C'est une histoire particulière avec Tapie. Il y a dû y avoir des coups de fil dans la nuit...
G.G : "Au début oui. J'ai pu à force lui faire comprendre que, téléphoner à deux heures du matin à un entraîneur, sachant qu'à huit heures il faut qu'il soit lucide pour récupérer et s'adresser à son groupe, ce n'était pas à faire, et il a arrêté. Son dernier coup de fil c'était vers les 22 heures. Mais c'était rentré dans nos habitudes, c'était plus des conversations à bâtons rompus, une prise de température des joueurs, de l'entraîneur, savoir quoi penser du prochain match... C'était devenu une complicité. La rumeur populaire s'était emparée de ça et disait qu'il était interventionniste. En fait, il aimait savoir. A partir du moment où il y avait une véritable logique dans ce que l'on faisait, il validait de suite. Il voulait comprendre, c'est tout".

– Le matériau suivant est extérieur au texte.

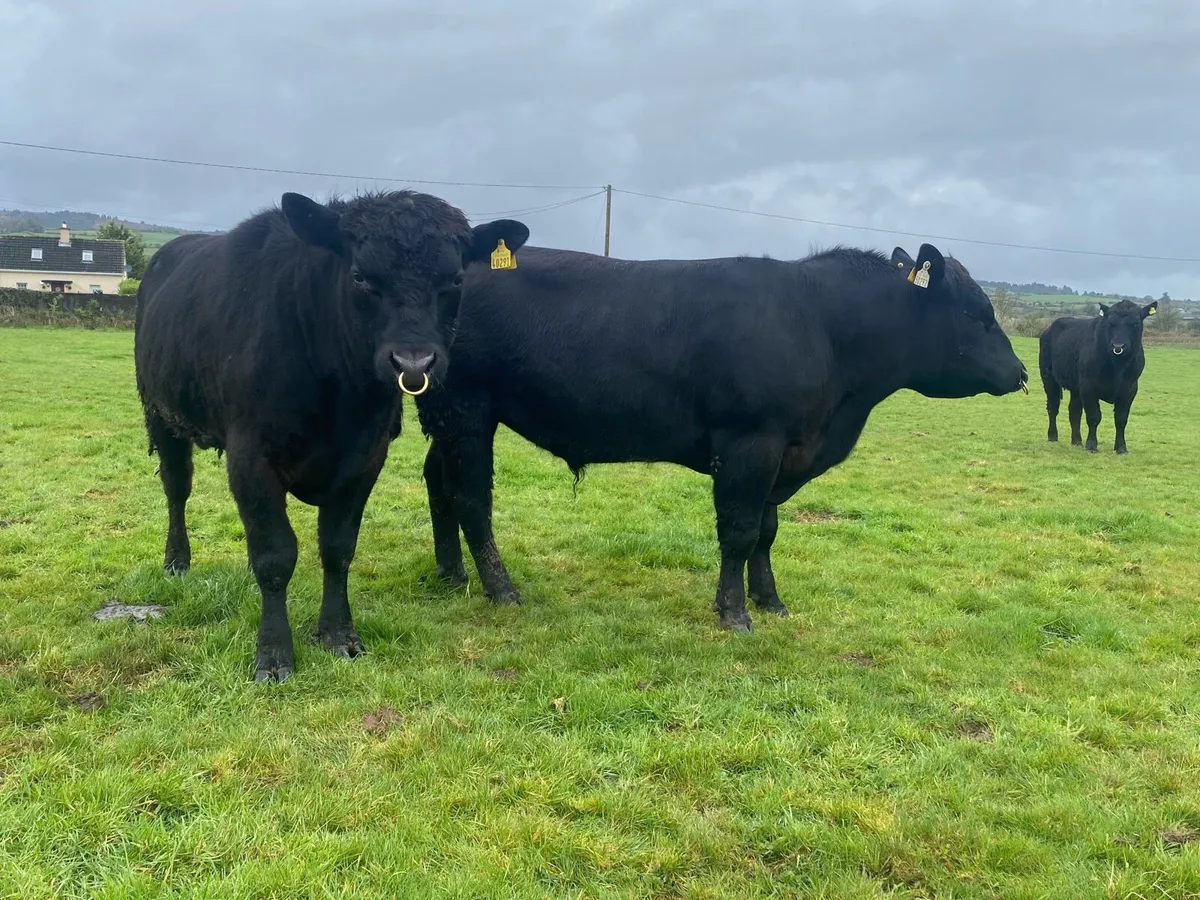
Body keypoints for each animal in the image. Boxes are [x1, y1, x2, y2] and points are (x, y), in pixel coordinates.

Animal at [134, 190, 529, 682]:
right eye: (360, 276)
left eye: (456, 278)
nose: (414, 364)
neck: (339, 397)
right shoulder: (250, 456)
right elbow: (275, 555)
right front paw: (273, 655)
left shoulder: (365, 457)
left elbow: (338, 548)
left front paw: (339, 635)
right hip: (160, 413)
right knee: (176, 487)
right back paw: (176, 561)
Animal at [414, 242, 1029, 633]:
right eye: (974, 314)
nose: (1022, 372)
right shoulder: (748, 442)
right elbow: (738, 531)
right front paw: (734, 613)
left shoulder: (782, 452)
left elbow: (766, 533)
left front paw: (771, 600)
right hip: (468, 407)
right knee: (471, 497)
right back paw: (501, 589)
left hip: (447, 414)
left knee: (437, 483)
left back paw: (451, 573)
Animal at [1038, 299, 1157, 454]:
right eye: (1110, 323)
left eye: (1135, 323)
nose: (1118, 346)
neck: (1117, 366)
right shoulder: (1088, 387)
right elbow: (1094, 417)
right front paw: (1091, 445)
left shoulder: (1129, 389)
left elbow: (1121, 419)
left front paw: (1121, 447)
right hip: (1048, 377)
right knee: (1053, 407)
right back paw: (1053, 436)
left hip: (1076, 388)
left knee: (1074, 411)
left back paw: (1076, 441)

Il parait même que lors de son retour au club, en 2001, vous avez continué à vous appeler...
G.G : "On a toujours été en rapport, presque constant. Même quand j'étais entraîneur à Bordeaux. Vous vous rendez compte ? J'étais le coach du principal concurrent de l'OM. Mais il n'était pas content de son nouveau coach, il n'avait pas la même complicité, alors tous les soirs il m'appelait, comme si j'étais encore l'entraîneur de Marseille. C'est pour ça que cette relation pour moi, c'est au-delà du foot, c'est une relation humaine qui était vraiment très particulière".